◆ Material for the task ◆
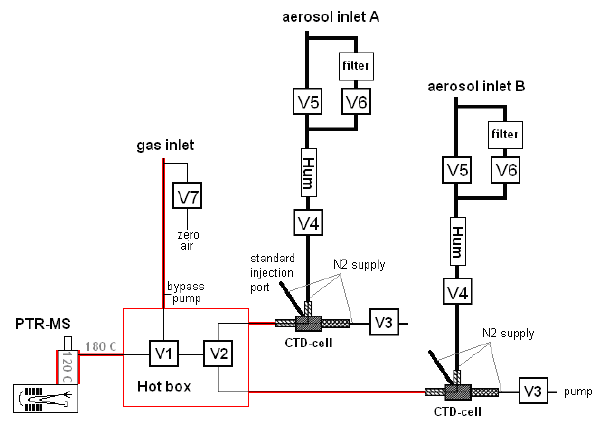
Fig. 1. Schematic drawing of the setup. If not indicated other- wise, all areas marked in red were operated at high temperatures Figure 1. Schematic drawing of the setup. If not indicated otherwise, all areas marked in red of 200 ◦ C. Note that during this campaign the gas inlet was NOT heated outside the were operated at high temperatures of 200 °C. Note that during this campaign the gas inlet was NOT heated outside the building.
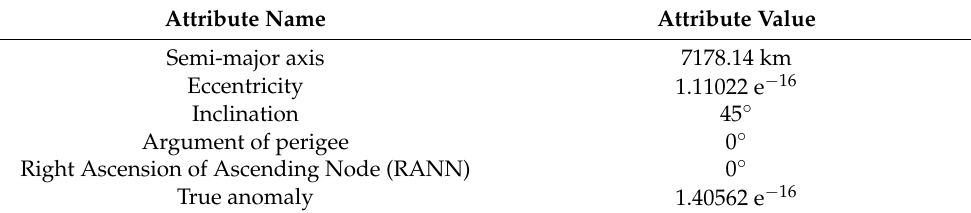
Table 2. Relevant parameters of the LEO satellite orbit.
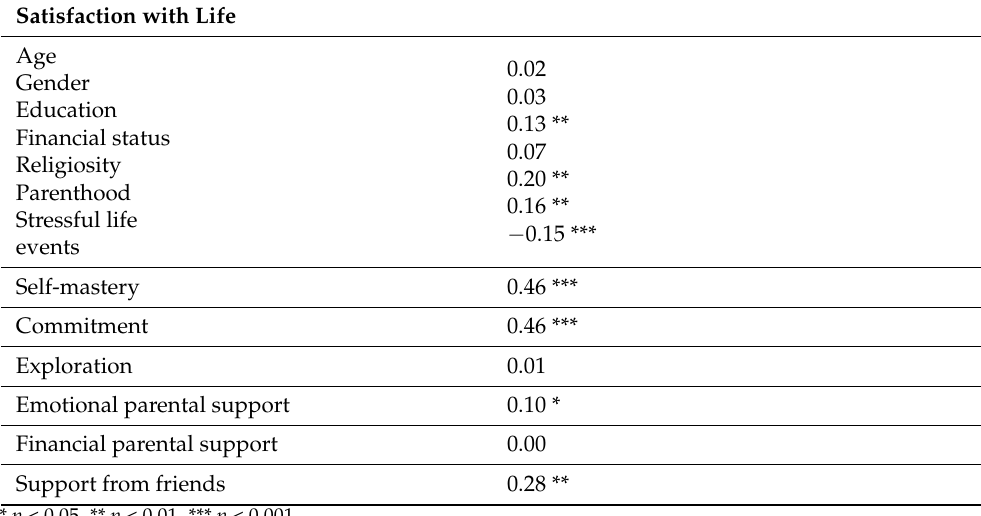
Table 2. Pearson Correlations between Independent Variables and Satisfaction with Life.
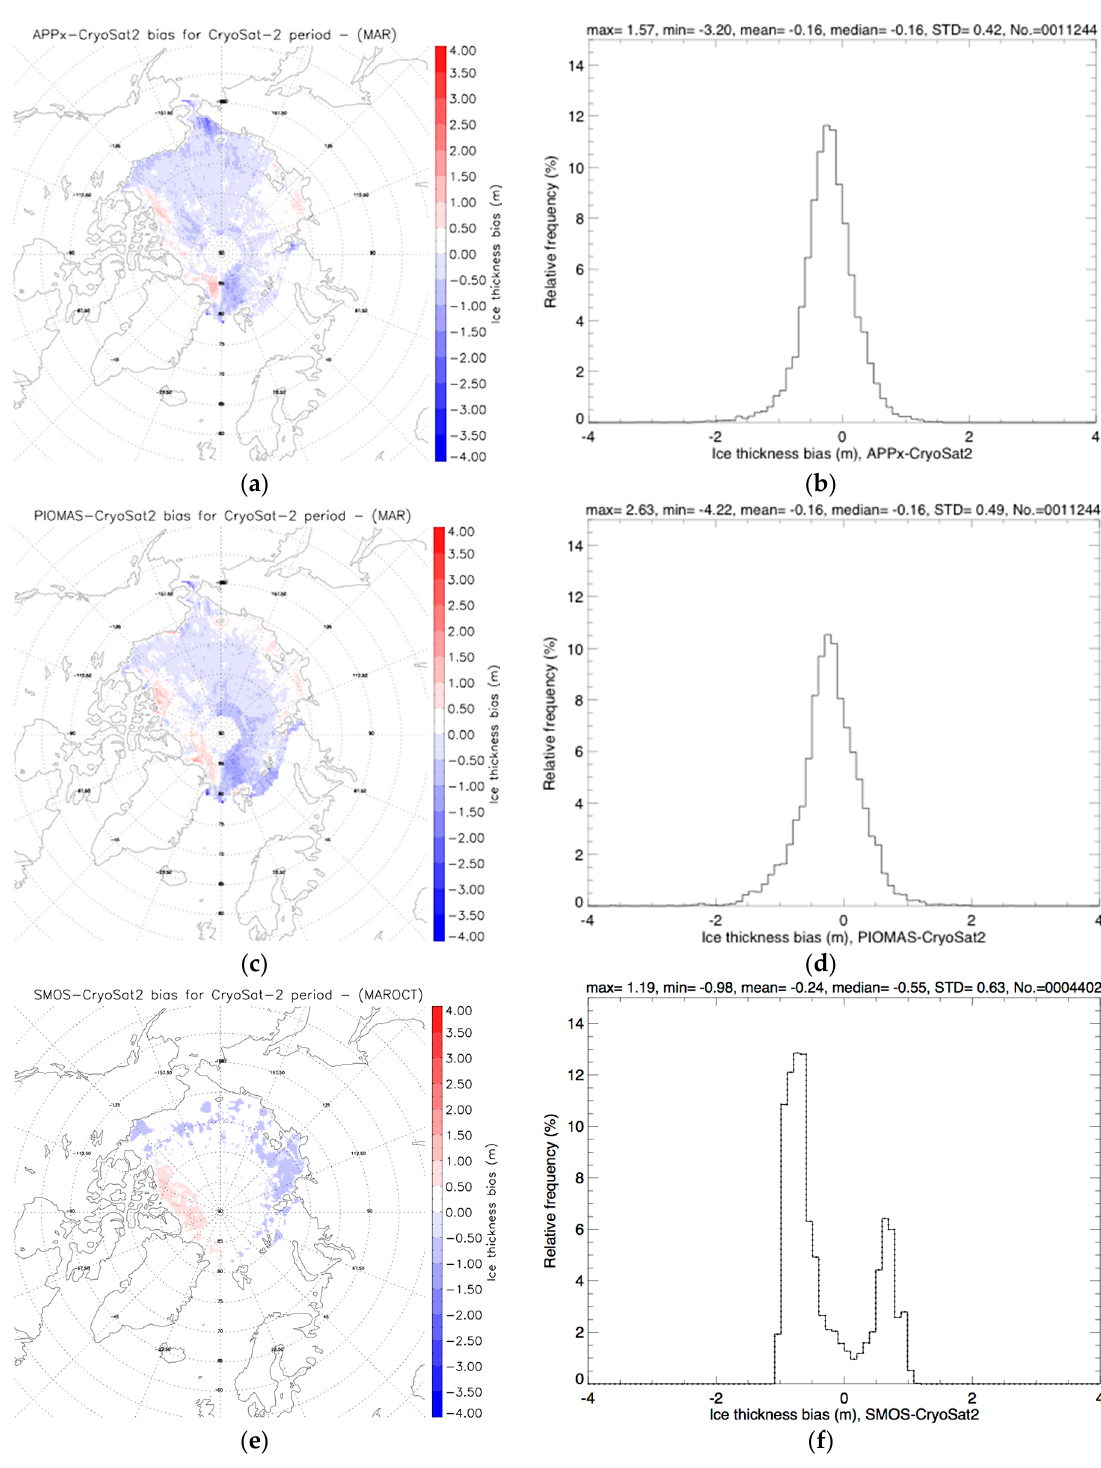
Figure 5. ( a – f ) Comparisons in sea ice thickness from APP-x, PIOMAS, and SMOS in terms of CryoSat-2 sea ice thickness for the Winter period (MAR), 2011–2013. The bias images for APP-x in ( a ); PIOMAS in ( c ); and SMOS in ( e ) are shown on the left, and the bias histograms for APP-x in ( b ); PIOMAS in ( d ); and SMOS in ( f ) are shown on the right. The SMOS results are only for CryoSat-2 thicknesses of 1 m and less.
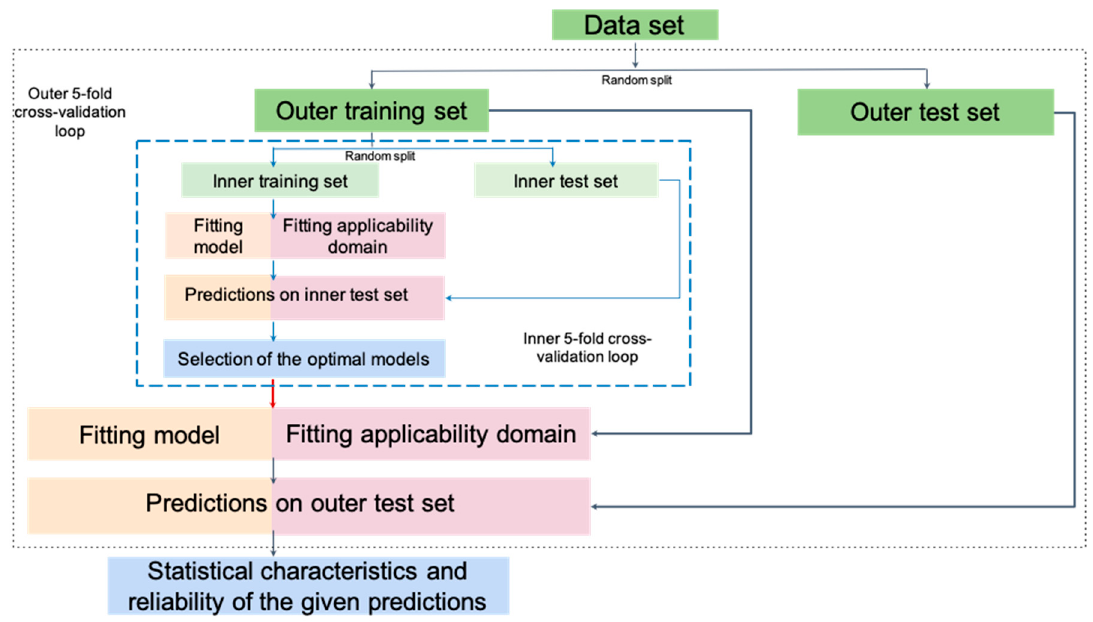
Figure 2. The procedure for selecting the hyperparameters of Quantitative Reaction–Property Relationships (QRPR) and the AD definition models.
...
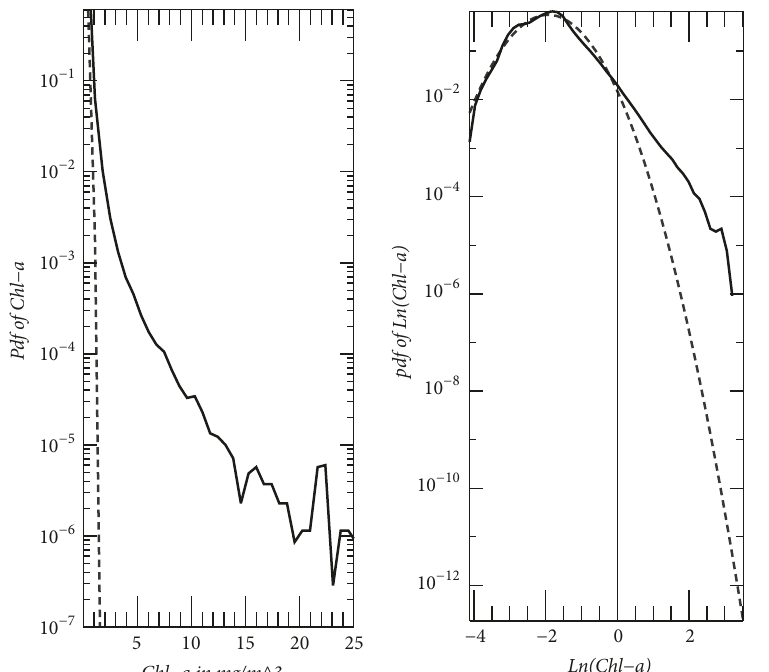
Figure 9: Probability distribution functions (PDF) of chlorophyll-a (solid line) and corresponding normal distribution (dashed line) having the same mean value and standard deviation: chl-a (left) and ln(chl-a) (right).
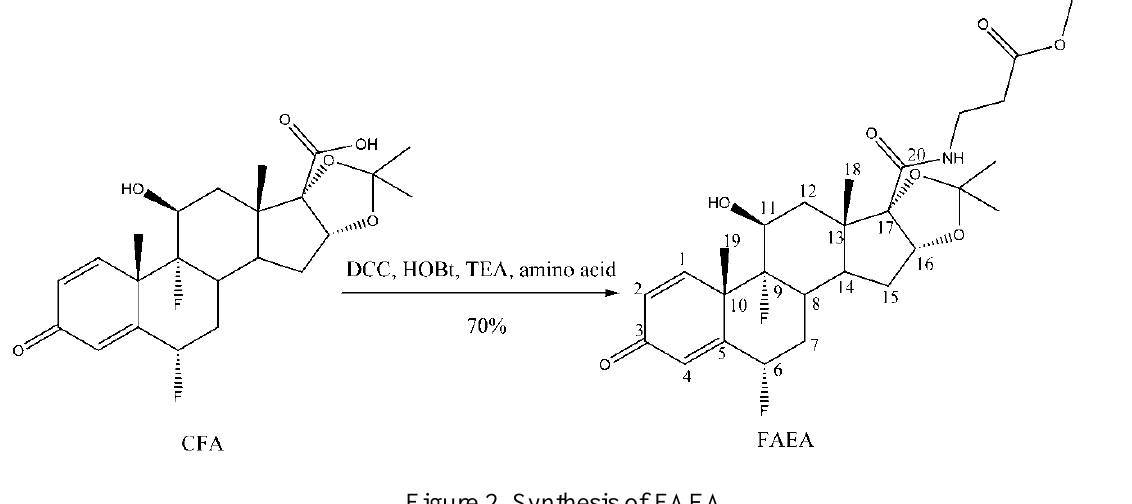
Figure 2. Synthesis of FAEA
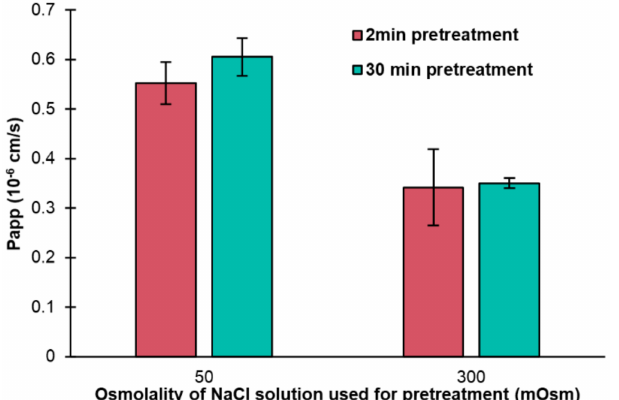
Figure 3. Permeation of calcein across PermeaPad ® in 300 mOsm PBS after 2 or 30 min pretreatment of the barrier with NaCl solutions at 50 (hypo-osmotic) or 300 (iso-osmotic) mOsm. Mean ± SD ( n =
--
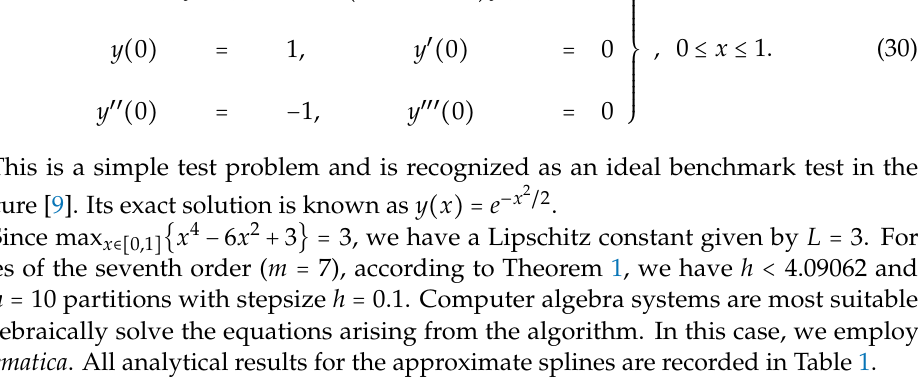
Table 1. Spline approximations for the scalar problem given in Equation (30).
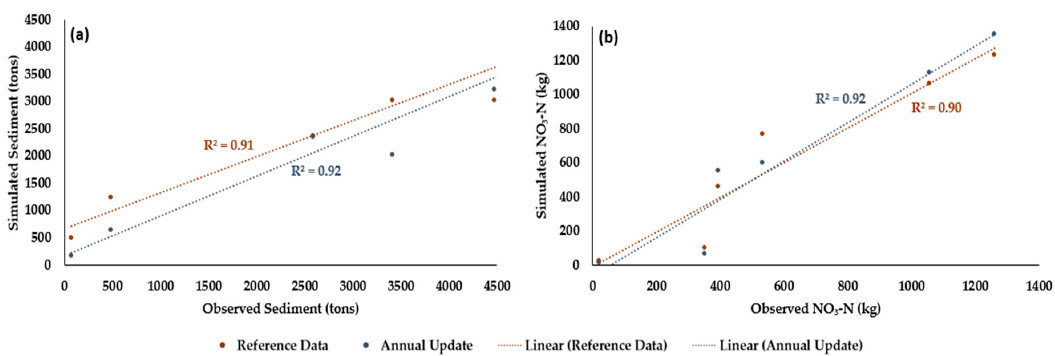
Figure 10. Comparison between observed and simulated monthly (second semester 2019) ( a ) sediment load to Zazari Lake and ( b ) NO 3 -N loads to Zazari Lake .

◆ Task brief ◆
Look through the entries above. Copy each line in which the string "Table" occurs.

◆ Answer to the problem ◆
Table 2. Relevant parameters of the LEO satellite orbit.
Table 2. Pearson Correlations between Independent Variables and Satisfaction with Life.
Table 1. Spline approximations for the scalar problem given in Equation (30).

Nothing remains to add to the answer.